Got to substitute teach today at the high school. Offered writing tips. Like beware sentence fragments. Abjure staccato rhythms. Be very wary of the word "very" and of useless, overwrought, purple and unnecessarily effervescent adjectives. Avoid cliches like the plague. And so on.

We discussed that graph I like so much by Annie Dillard, the one in "Pilgrim at Tinker Creek" [see page 6] where she describes watching steers:

I sit on the downed tree and watch the black steers slip on the creek bottom. They are all bred beef: beef heart, beef hide, beef hocks. They're a human product like rayon. They're like a field of shoes. They have cast-iron shanks and tongues like foam insoles. You can't see through to their brains as you can with other animals; they have beef fat behind their eyes, beef stew.

Why do I like that so much.

Because the repetition of the word "beef" is like the repetition of the cows themselves as they move about -- undifferentiated, members of not merely the same species but the same breed, designed for efficient conversion to steak, burger, and meat byproducts.

Because the similes are simple.
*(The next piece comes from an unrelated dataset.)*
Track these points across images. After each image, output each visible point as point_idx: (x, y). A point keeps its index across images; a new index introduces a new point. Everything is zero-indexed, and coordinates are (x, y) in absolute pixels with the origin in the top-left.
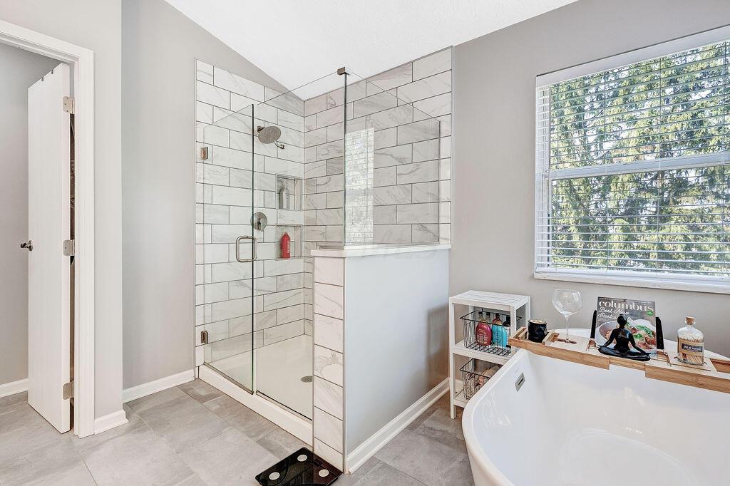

There are no loose words. "They're like a field of shoes" is a line that can't be improved. I would have written something like, "Shoes, being made of leather, which comes from cow hide, are what leaps to mind whenever I see a bunch of cows."

Because almost all the words are one syllable, and one-syllable words get you so quickly where you need to go.

Because she's found a novel way to describe something mundane.

Because she mentions that zoned-out look that cows give you -- that glazed expression that suggests that the grass contains THC.

--

More grizzly talk: Here's Sean at Cosmic Variance: "Science is being used as a stand-in for a constellation of things against which many Americans react viscerally -- elitism, paternalism, snobbery."

And a contrary view from the Volokh Conspiracy: "...we have a specialized agency (many of them, actually) that hands out money for worthy research projects -- it's called the National Science Foundation, and it funds many, many worthy projects. May it long continue to do so; I've got no problem with Congress increasing the NSF's budget. The problem is that there are thousands of worthy research projects out there, and CONGRESS should not be deciding which ones are worthy of support and which aren't. That's the problem with pork and earmarks and the rest -- not that they don't ever do any good, but that the law-making process cannot possibly decide between the good projects and the bad ones, and will, inevitably, make those decisions on the wrong (i.e on political) grounds."

Brief but amusing reference at Jezebel: "I like the bear lady."